**Tarea solicitada**
De acuerdo con el extracto sobre los emoticonos, ¿por qué estos entran fácilmente en las conversaciones?

------ Extracto aportado ------

Primos hermanos de escrituras antiguas, que basaban su estructura en símbolos figurativos que representaban algo tangible y muchas veces fáciles de reconocer, los emoticonos se instalaron en nuestras conversaciones escritas. Su poder de gestualidad es tan imponente que su expresión, para envidia de las palabras, se entiende por si misma sin necesidad de agregar ningún aderezo.

Estos símbolos logran un poder que navegan en la complejidad del mundo que nos rodea, por eso, muchos se aventuran a decir que constituyen un nexo de entendimiento universal.

Los emoticonos entran fácilmente en las conversaciones porque el lenguaje no solo es información, también es emoción que muchas veces cuesta explicarla con “mil palabras”. En este sentido, estos gráficos emulan el aspecto afectivo y motivacional del ser humano acercando las expresiones faciales de dos personas que no se ven. Además, complementan una conversación basada en estados de ánimo.

Para algunos, los emoticonos son el sueño de un lenguaje universal, que puede ser entendido por todos los pueblos más allá de las características de su idioma; para otros, una pesadilla invasiva que pretende reemplazar lo más sagrado de un idioma: las palabras. Como sea, los emoticones son una realidad lingüística.

Si el rey hubiese conocido el poder universal de los emoticonos seguramente la obra de la torre de Babel nunca se hubiese detenido. La construcción habría llegado al cielo y la historia de los idiomas y la humanidad sería otra. Es fácil hablar con el diario del lunes, reprocharía Nimrod. Más aún, si el diario se imprimió 4000 años después.

------ Registros aportados ------

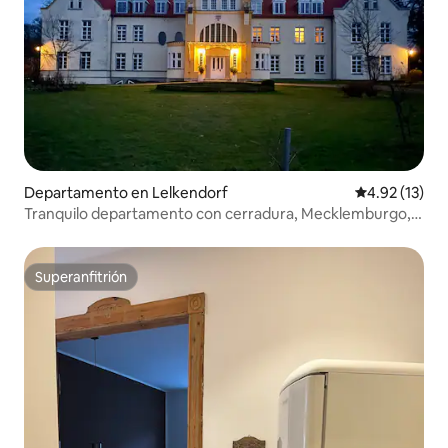
Departamento en Lelkendorf
Calificación 
4.92 (13)
Tranquilo departamento con cerradura, Mecklemburgo,
Mar Báltico a 1 hora
Superanfitrión
Superanfitrión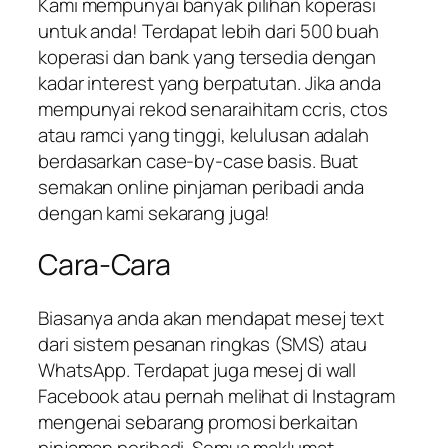
Kami mempunyai banyak pilihan koperasi
untuk anda! Terdapat lebih dari 500 buah
koperasi dan bank yang tersedia dengan
kadar interest yang berpatutan. Jika anda
mempunyai rekod senaraihitam ccris, ctos
atau ramci yang tinggi, kelulusan adalah
berdasarkan case-by-case basis. Buat
semakan online pinjaman peribadi anda
dengan kami sekarang juga!
Cara-Cara
Biasanya anda akan mendapat mesej text
dari sistem pesanan ringkas (SMS) atau
WhatsApp. Terdapat juga mesej di wall
Facebook atau pernah melihat di Instagram
mengenai sebarang promosi berkaitan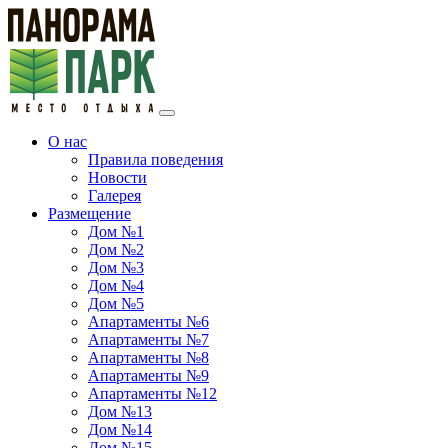
О нас
Правила поведения
Новости
Галерея
Размещение
Дом №1
Дом №2
Дом №3
Дом №4
Дом №5
Апартаменты №6
Апартаменты №7
Апартаменты №8
Апартаменты №9
Апартаменты №12
Дом №13
Дом №14
Дом №15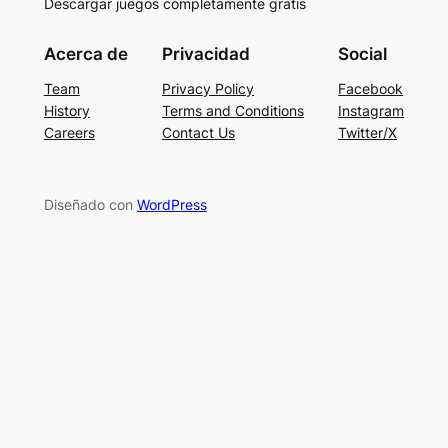
Descargar juegos completamente gratis
Acerca de
Privacidad
Social
Team
Privacy Policy
Facebook
History
Terms and Conditions
Instagram
Careers
Contact Us
Twitter/X
Diseñado con
WordPress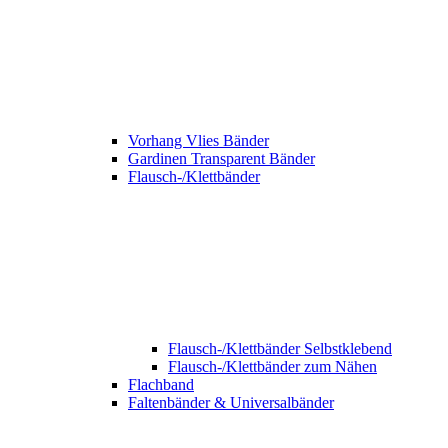
Vorhang Vlies Bänder
Gardinen Transparent Bänder
Flausch-/Klettbänder
Flausch-/Klettbänder Selbstklebend
Flausch-/Klettbänder zum Nähen
Flachband
Faltenbänder & Universalbänder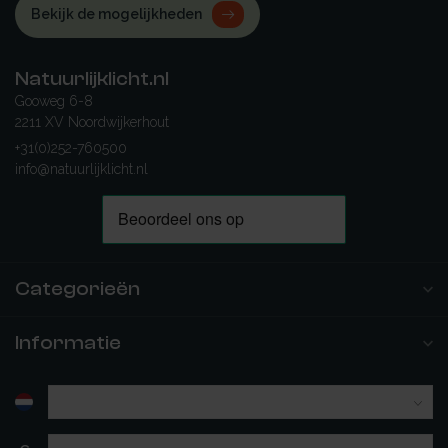
Bekijk de mogelijkheden
Natuurlijklicht.nl
Gooweg 6-8
2211 XV Noordwijkerhout
+31(0)252-760500
info@natuurlijklicht.nl
Categorieën
Informatie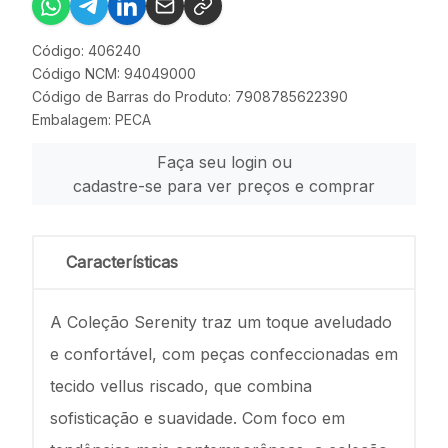
Código: 406240
Código NCM: 94049000
Código de Barras do Produto: 7908785622390
Embalagem: PECA
Faça seu login ou
cadastre-se para ver preços e comprar
Características
A Coleção Serenity traz um toque aveludado
e confortável, com peças confeccionadas em
tecido vellus riscado, que combina
sofisticação e suavidade. Com foco em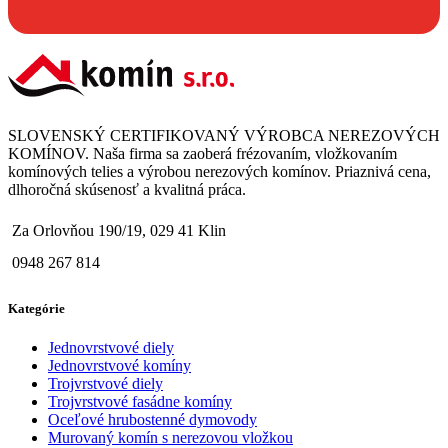
SLOVENSKÝ CERTIFIKOVANÝ VÝROBCA NEREZOVÝCH
KOMÍNOV. Naša firma sa zaoberá frézovaním, vložkovaním
komínových telies a výrobou nerezových komínov. Priaznivá cena,
dlhoročná skúsenosť a kvalitná práca.
Za Orlovňou 190/19, 029 41 Klin
0948 267 814
Kategórie
Jednovrstvové diely
Jednovrstvové komíny
Trojvrstvové diely
Trojvrstvové fasádne komíny
Oceľové hrubostenné dymovody
Murovaný komín s nerezovou vložkou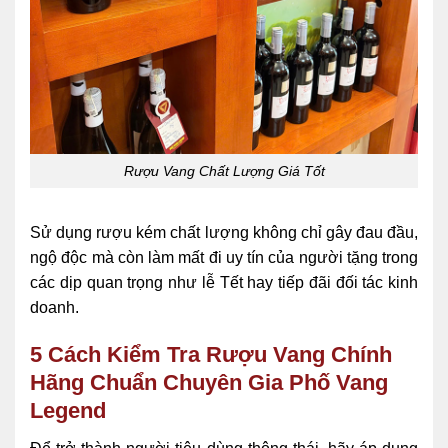
Rượu Vang Chất Lượng Giá Tốt
Sử dụng rượu kém chất lượng không chỉ gây đau đầu,
ngộ độc mà còn làm mất đi uy tín của người tặng trong
các dịp quan trọng như lễ Tết hay tiếp đãi đối tác kinh
doanh.
5 Cách Kiểm Tra Rượu Vang Chính
Hãng Chuẩn Chuyên Gia Phố Vang
Legend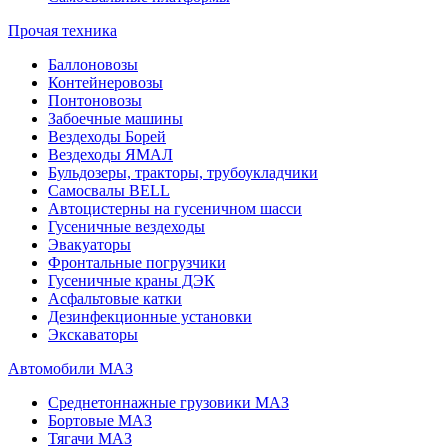
Прочая техника
Баллоновозы
Контейнеровозы
Понтоновозы
Забоечные машины
Вездеходы Борей
Вездеходы ЯМАЛ
Бульдозеры, тракторы, трубоукладчики
Самосвалы BELL
Автоцистерны на гусеничном шасси
Гусеничные вездеходы
Эвакуаторы
Фронтальные погрузчики
Гусеничные краны ДЭК
Асфальтовые катки
Дезинфекционные установки
Экскаваторы
Автомобили МАЗ
Среднетоннажные грузовики МАЗ
Бортовые МАЗ
Тягачи МАЗ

------

**Respuesta**
Porque el lenguaje no solo es información, sino también emoción, que muchas veces cuesta explicar con "mil palabras".